Start of Text passage
Work from other animal models that resulted in fetal GC overexposure further supports the idea that abnormal crosstalk between GCs and sex steroids during development leads to the misprogramming of metabolism. For example, gestational caloric and protein restriction increase fetal GC exposure while also leading to derangements in metabolic and reproductive health (reviewed in [1, 15, 233]). These gestational exposures likely misprogram development differently from psychological stress or pharmacological GC treatments because they increase gestational T levels [234-236]. More work is needed to fully understand how these dietary models misprogram metabolism in the offspring, but given that reproductive perturbations are observed throughout the lifespan of the offspring, they likely involve alterations of the HPG axis (reviewed in [233]). Thus, several animal models that increase fetal GC exposure lead to similar metabolic and reproductive phenotypes in the offspring, some of which exhibit sex specificity. Further work is needed to understand the mechanisms by which GCs and sex steroids crosstalk during development and how these interactions contribute to adverse metabolic phenotypes.
End of Text passage
Start of Available data
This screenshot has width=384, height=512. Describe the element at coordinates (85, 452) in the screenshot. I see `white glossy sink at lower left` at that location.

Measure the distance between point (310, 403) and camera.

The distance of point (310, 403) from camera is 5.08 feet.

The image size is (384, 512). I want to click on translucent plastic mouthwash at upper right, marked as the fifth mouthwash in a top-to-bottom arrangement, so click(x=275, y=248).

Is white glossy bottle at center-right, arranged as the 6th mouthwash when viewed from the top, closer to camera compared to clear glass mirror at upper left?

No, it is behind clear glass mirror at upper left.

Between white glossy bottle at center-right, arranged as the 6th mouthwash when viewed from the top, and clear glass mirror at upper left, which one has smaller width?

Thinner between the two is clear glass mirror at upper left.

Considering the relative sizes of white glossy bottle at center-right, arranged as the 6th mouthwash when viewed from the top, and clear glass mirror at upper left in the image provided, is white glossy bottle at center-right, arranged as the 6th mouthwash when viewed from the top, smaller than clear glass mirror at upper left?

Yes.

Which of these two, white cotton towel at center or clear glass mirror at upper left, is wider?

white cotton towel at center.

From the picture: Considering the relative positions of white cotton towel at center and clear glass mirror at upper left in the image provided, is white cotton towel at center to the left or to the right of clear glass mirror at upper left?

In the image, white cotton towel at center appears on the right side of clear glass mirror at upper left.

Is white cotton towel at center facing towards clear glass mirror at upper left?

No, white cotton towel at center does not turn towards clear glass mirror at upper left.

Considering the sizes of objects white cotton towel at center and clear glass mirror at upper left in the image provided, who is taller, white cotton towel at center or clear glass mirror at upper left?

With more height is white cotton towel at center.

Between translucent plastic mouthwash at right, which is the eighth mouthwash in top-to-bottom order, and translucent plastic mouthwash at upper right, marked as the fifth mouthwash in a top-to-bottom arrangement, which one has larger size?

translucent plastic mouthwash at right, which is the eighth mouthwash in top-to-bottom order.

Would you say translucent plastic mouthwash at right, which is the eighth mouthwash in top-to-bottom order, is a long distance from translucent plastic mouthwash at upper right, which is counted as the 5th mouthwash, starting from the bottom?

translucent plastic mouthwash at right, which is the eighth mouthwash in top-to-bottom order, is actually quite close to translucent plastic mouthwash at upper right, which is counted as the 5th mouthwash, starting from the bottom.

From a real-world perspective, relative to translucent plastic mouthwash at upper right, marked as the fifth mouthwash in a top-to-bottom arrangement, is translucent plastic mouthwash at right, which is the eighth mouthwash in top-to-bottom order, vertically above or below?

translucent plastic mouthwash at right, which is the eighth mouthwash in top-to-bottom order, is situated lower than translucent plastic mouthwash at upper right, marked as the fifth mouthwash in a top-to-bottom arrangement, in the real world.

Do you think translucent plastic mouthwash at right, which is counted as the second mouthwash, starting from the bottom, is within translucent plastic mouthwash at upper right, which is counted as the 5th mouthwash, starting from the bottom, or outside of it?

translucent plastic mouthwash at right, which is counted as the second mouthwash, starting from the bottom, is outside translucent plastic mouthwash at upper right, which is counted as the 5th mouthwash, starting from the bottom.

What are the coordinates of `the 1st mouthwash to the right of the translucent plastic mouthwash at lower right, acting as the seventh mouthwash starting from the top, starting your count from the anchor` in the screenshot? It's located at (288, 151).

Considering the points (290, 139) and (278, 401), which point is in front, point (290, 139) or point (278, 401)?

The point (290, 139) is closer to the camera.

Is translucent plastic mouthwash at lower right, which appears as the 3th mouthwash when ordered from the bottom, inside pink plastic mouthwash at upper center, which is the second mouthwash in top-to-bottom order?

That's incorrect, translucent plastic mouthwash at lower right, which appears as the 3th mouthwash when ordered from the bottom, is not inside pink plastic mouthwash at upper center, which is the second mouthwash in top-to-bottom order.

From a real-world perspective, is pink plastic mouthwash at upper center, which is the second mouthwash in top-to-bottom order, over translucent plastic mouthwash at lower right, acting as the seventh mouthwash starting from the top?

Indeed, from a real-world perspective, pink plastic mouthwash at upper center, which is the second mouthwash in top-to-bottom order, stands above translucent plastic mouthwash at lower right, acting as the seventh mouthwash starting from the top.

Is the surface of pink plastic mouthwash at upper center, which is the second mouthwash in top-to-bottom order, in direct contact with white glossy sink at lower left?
End of Available data
== Exercise goal ==
In the text on fetal GC overexposure, why might gestational caloric and protein restriction misprogram development differently from psychological stress or pharmacological GC treatments?

== Task solution ==
They increase gestational T levels.